> **EXERCISE DIRECTIONS**
From the text on comparing two Scala Seqs below, copy word for word the passage that begins with "You can use" and stops after "length, of course).".

You can use indexWhere (see ScalaDoc) as follows:
(as zip bs).indexWhere{case (x,y) => x != y}
Example:
scala> val as = List(1,2,3,4)
scala> val bs = List(1,2,4,4)
scala> (as zip bs).indexWhere{case (x,y) => x != y}
res0: Int = 2
However, note that all solutions based on zip may report no differences if one Seq is longer than the other (zip truncates the longer Seq ) - this might or might not be what you need...
Update: For Seqs of equal length, a different approach is as follows:
as.indices.find(i => as(i) != bs(i))
This is nice as it returns an Option[Int], so it returns None rather than a magical -1 if there is no difference between the Seqs.
It behaves the same as the other solution if as is shorter than bs, but fails if as is longer (you could take the minimum length, of course).
However, because it addresses both Seqs by index, it will only perform well for IndexedSeqs.
Update 2: We can deal with different Seq lengths by using lift, so that we get an Option when retrieving elements by index:
bs.indices.find(i => as.lift(i) != bs.lift(i))
so if as = [1,2] and bs = [1,2,3], the first index by which they differ is 2 (because this element is missing in as). However, in this case we need to call indices on the longest Seq rather than the shortest - or explicitly check which is longest using max, e.g.
(0 until (as.length max bs.length)).find(i => as.lift(i) != bs.lift(i))

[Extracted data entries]

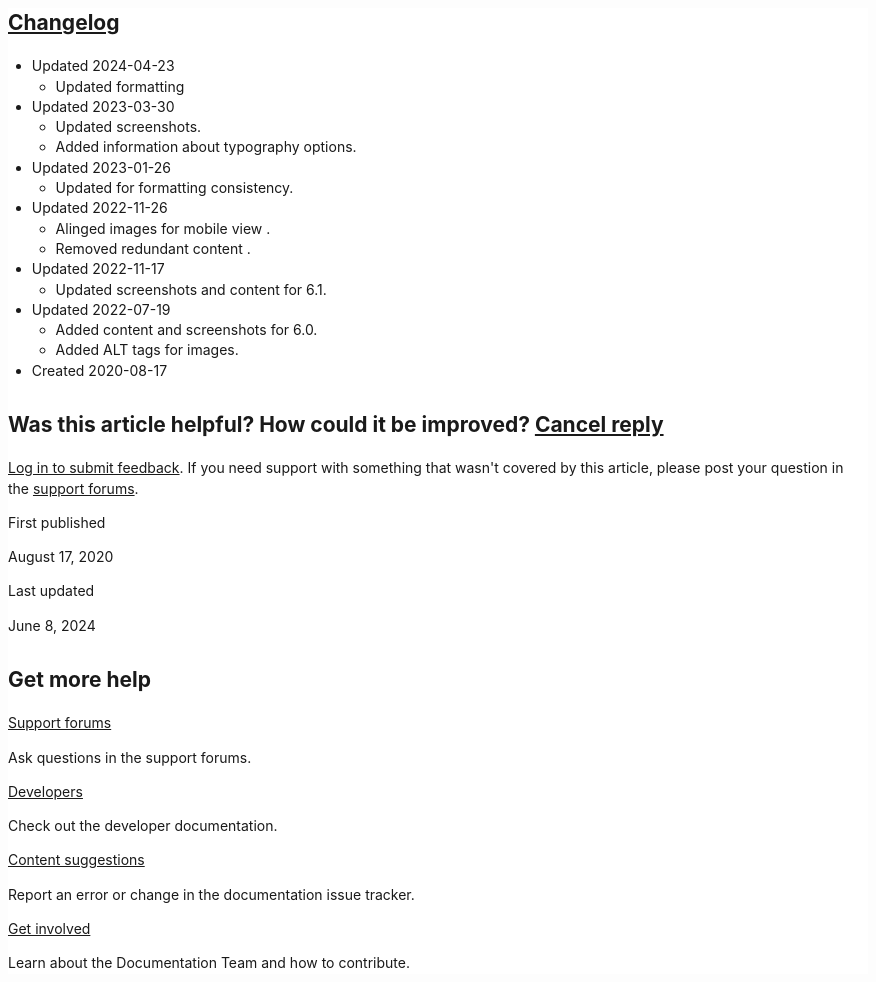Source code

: ## [Changelog](https://wordpress.org/documentation/article/tag-cloud-block/\#changelog)

- Updated 2024-04-23
  - Updated formatting
- Updated 2023-03-30
  - Updated screenshots.
  - Added information about typography options.
- Updated 2023-01-26
  - Updated for formatting consistency.
- Updated 2022-11-26
  - Alinged images for mobile view .
  - Removed redundant content .
- Updated 2022-11-17
  - Updated screenshots and content for 6.1.
- Updated 2022-07-19
  - Added content and screenshots for 6.0.
  - Added ALT tags for images.
- Created 2020-08-17

## Was this article helpful? How could it be improved? [Cancel reply](https://wordpress.org/documentation/article/tag-cloud-block/\#respond)

[Log in to submit feedback](https://login.wordpress.org/?redirect_to=https%3A%2F%2Fwordpress.org%2Fdocumentation%2Farticle%2Ftag-cloud-block%2F&locale=en_US). If you need support with something that wasn't covered by this article, please post your question in the [support forums](https://wordpress.org/support/forums/).

First published

August 17, 2020

Last updated

June 8, 2024

## Get more help

[Support forums](https://wordpress.org/support/forums/)

Ask questions in the support forums.

[Developers](https://developer.wordpress.org/)

Check out the developer documentation.

[Content suggestions](https://github.com/WordPress/Documentation-Issue-Tracker/issues)

Report an error or change in the documentation issue tracker.

[Get involved](https://make.wordpress.org/docs/)

Learn about the Documentation Team and how to contribute.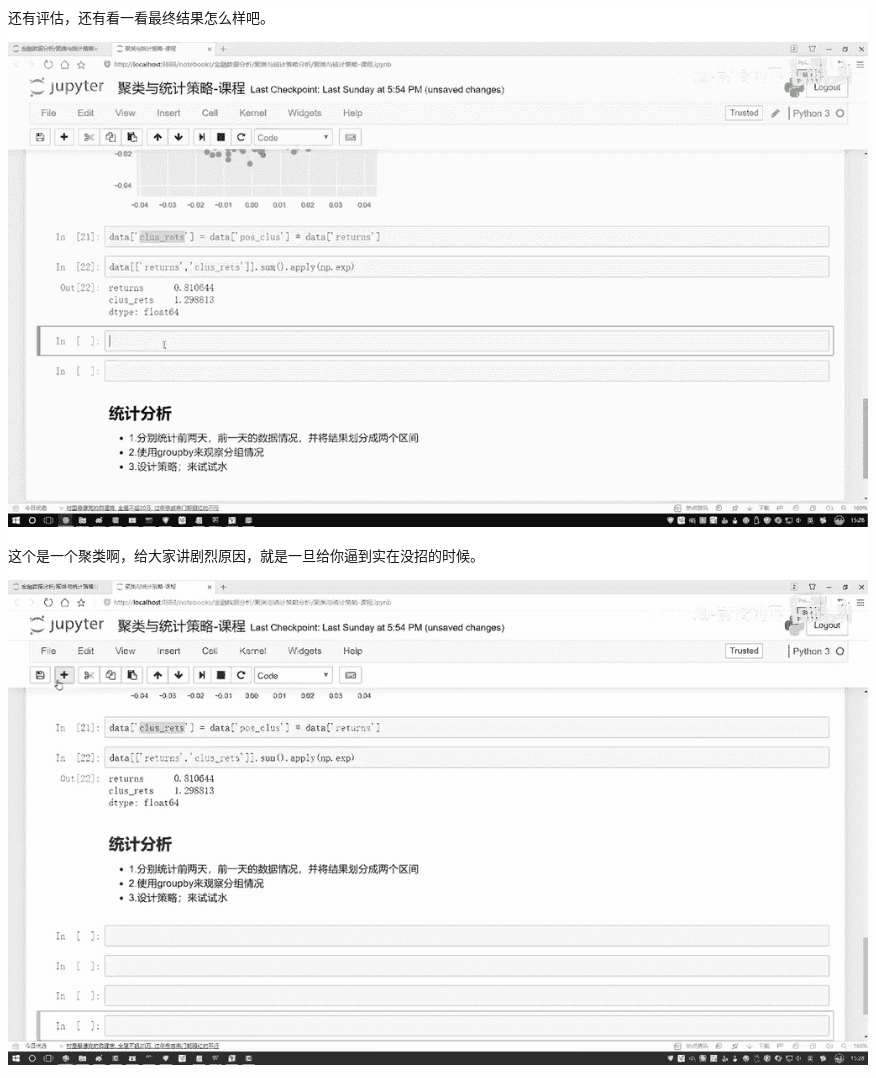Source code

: 还有评估，还有看一看最终结果怎么样吧。

![](img/8252533d9daeffa3327700d528f9b5a7_79.png)

这个是一个聚类啊，给大家讲剧烈原因，就是一旦给你逼到实在没招的时候。

![](img/8252533d9daeffa3327700d528f9b5a7_81.png)
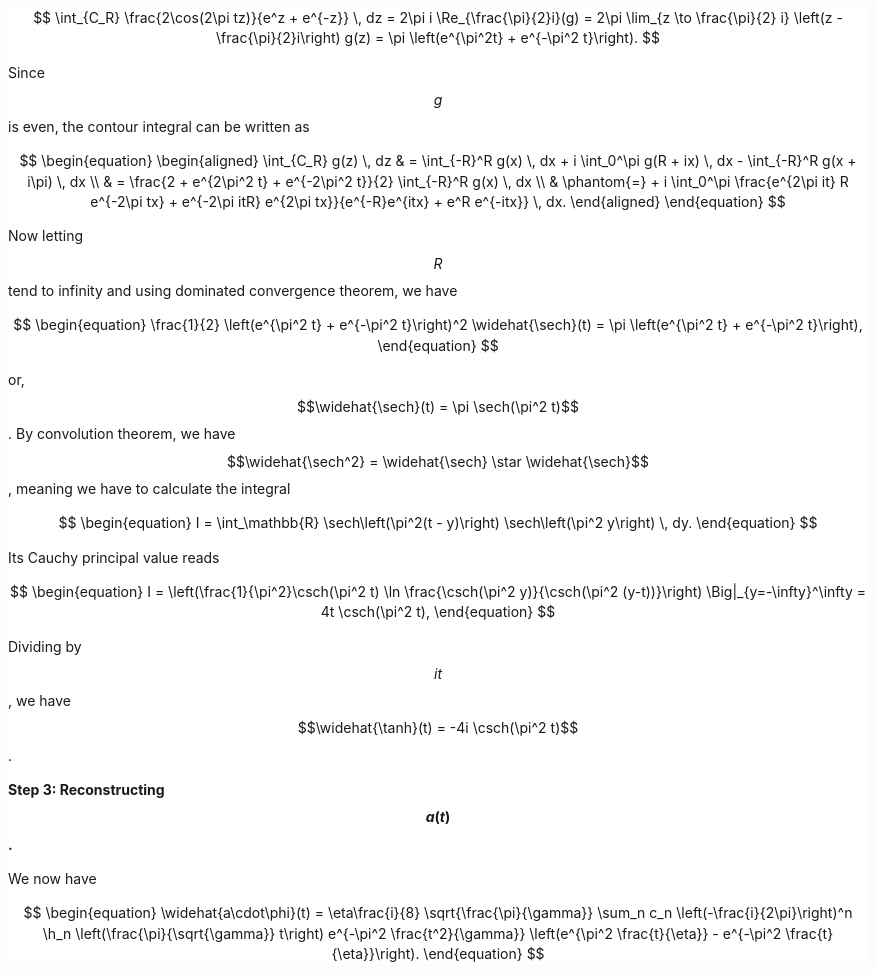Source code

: $$
    \int_{C_R} \frac{2\cos(2\pi tz)}{e^z + e^{-z}} \, dz = 2\pi i \Re_{\frac{\pi}{2}i}(g) = 2\pi \lim_{z \to \frac{\pi}{2} i} \left(z - \frac{\pi}{2}i\right) g(z) = \pi \left(e^{\pi^2t} + e^{-\pi^2 t}\right).
$$

Since $$g$$ is even, the contour integral can be written as

$$
\begin{equation}
    \begin{aligned}
        \int_{C_R} g(z) \, dz
        & = \int_{-R}^R g(x) \, dx + i \int_0^\pi g(R + ix) \, dx - \int_{-R}^R g(x + i\pi) \, dx \\
        & = \frac{2 + e^{2\pi^2 t} + e^{-2\pi^2 t}}{2} \int_{-R}^R g(x) \, dx \\
        & \phantom{=} + i \int_0^\pi \frac{e^{2\pi it} R e^{-2\pi tx} + e^{-2\pi itR} e^{2\pi tx}}{e^{-R}e^{itx} + e^R e^{-itx}} \, dx.
    \end{aligned}
\end{equation}
$$

Now letting $$R$$ tend to infinity and using dominated convergence theorem, we have

$$
\begin{equation}
    \frac{1}{2} \left(e^{\pi^2 t} + e^{-\pi^2 t}\right)^2 \widehat{\sech}(t) = \pi \left(e^{\pi^2 t} + e^{-\pi^2 t}\right),
\end{equation}
$$

or, $$\widehat{\sech}(t) = \pi \sech(\pi^2 t)$$. By convolution theorem, we have $$\widehat{\sech^2} = \widehat{\sech} \star \widehat{\sech}$$, meaning we have to calculate the integral

$$
\begin{equation}
    I = \int_\mathbb{R} \sech\left(\pi^2(t - y)\right) \sech\left(\pi^2 y\right) \, dy.
\end{equation}
$$

Its Cauchy principal value reads

$$
\begin{equation}
    I = \left(\frac{1}{\pi^2}\csch(\pi^2 t) \ln \frac{\csch(\pi^2 y)}{\csch(\pi^2 (y-t))}\right) \Big|_{y=-\infty}^\infty = 4t \csch(\pi^2 t),
\end{equation}
$$

Dividing by $$it$$, we have $$\widehat{\tanh}(t) = -4i \csch(\pi^2 t)$$.

**Step 3: Reconstructing $$a(t)$$.**

We now have

$$
\begin{equation}
    \widehat{a\cdot\phi}(t) = \eta\frac{i}{8} \sqrt{\frac{\pi}{\gamma}} \sum_n c_n \left(-\frac{i}{2\pi}\right)^n \h_n \left(\frac{\pi}{\sqrt{\gamma}} t\right) e^{-\pi^2 \frac{t^2}{\gamma}} \left(e^{\pi^2 \frac{t}{\eta}} - e^{-\pi^2 \frac{t}{\eta}}\right).
\end{equation}
$$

> **RESPONSE TO THIS TASK**
You can use indexWhere (see ScalaDoc) as follows:
(as zip bs).indexWhere{case (x,y) => x != y}
Example:
scala> val as = List(1,2,3,4)
scala> val bs = List(1,2,4,4)
scala> (as zip bs).indexWhere{case (x,y) => x != y}
res0: Int = 2
However, note that all solutions based on zip may report no differences if one Seq is longer than the other (zip truncates the longer Seq ) - this might or might not be what you need...
Update: For Seqs of equal length, a different approach is as follows:
as.indices.find(i => as(i) != bs(i))
This is nice as it returns an Option[Int], so it returns None rather than a magical -1 if there is no difference between the Seqs.
It behaves the same as the other solution if as is shorter than bs, but fails if as is longer (you could take the minimum length, of course).